- _Excerpts from a dataset_

========

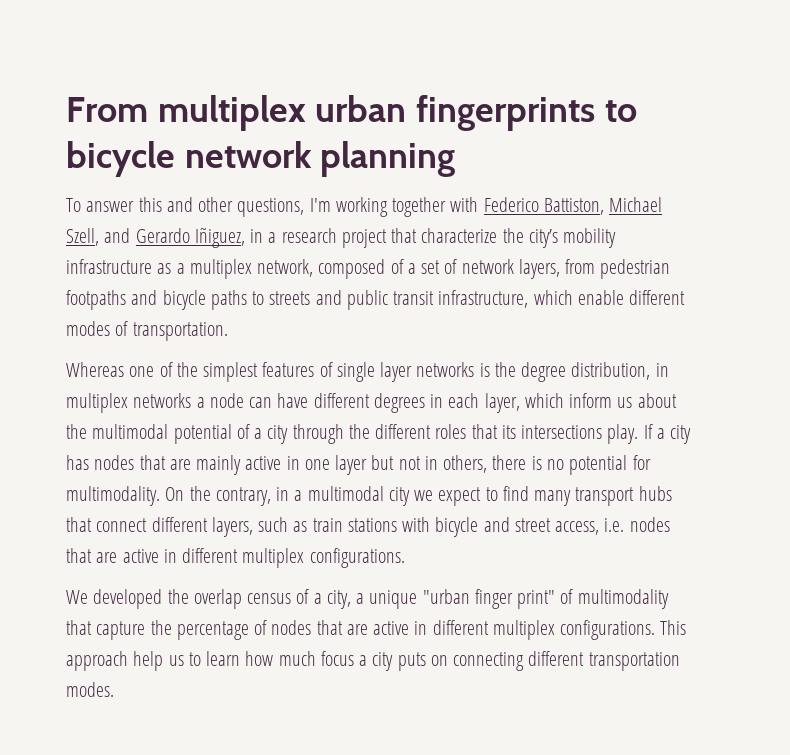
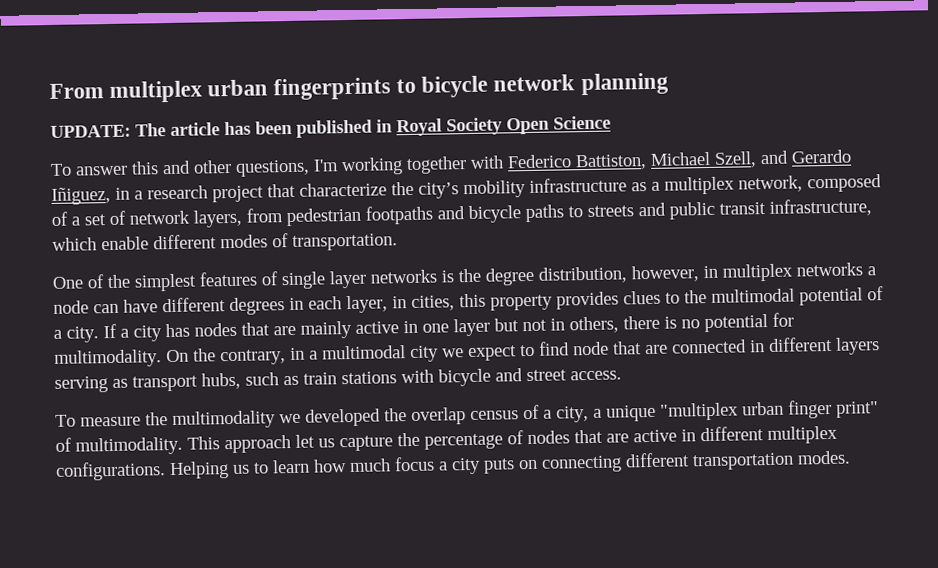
(456, 159) none -> [50,115,611,138] // UPDATE: The article has been published in Royal Society Open Science
[66,362,155,377] Whereas one -> [52,276,84,289] One
(651, 371) none -> [631,265,699,283] however,
[524,393,677,408] which inform us about -> [392,290,680,311] in cities, this property provides clues to
[267,424,639,444] city through the different roles that its intersections play. -> [66,326,99,343] city.
[534,486,672,506] [66,517,253,537] many transport hubs that connect different layers, -> [572,336,880,356] [54,372,241,393] node that are connected in different layers serving as transport hubs,
[555,517,670,535] [66,548,405,568] [66,590,88,604] access, i.e. nodes that are active in different multiplex configurations. // We -> [570,370,622,381] [55,410,301,429] access. // To measure the multimodality we
[422,589,470,604] "urban -> [660,401,784,421] "multiplex urban
[577,589,669,609] [66,620,92,635] multimodality that -> [75,434,335,456] multimodality. This approach let us
[660,620,687,635] [66,651,164,671] This approach help -> [169,461,229,480] Helping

========

The count of lines above that include the string "multimodality" is the sole expected answer.

2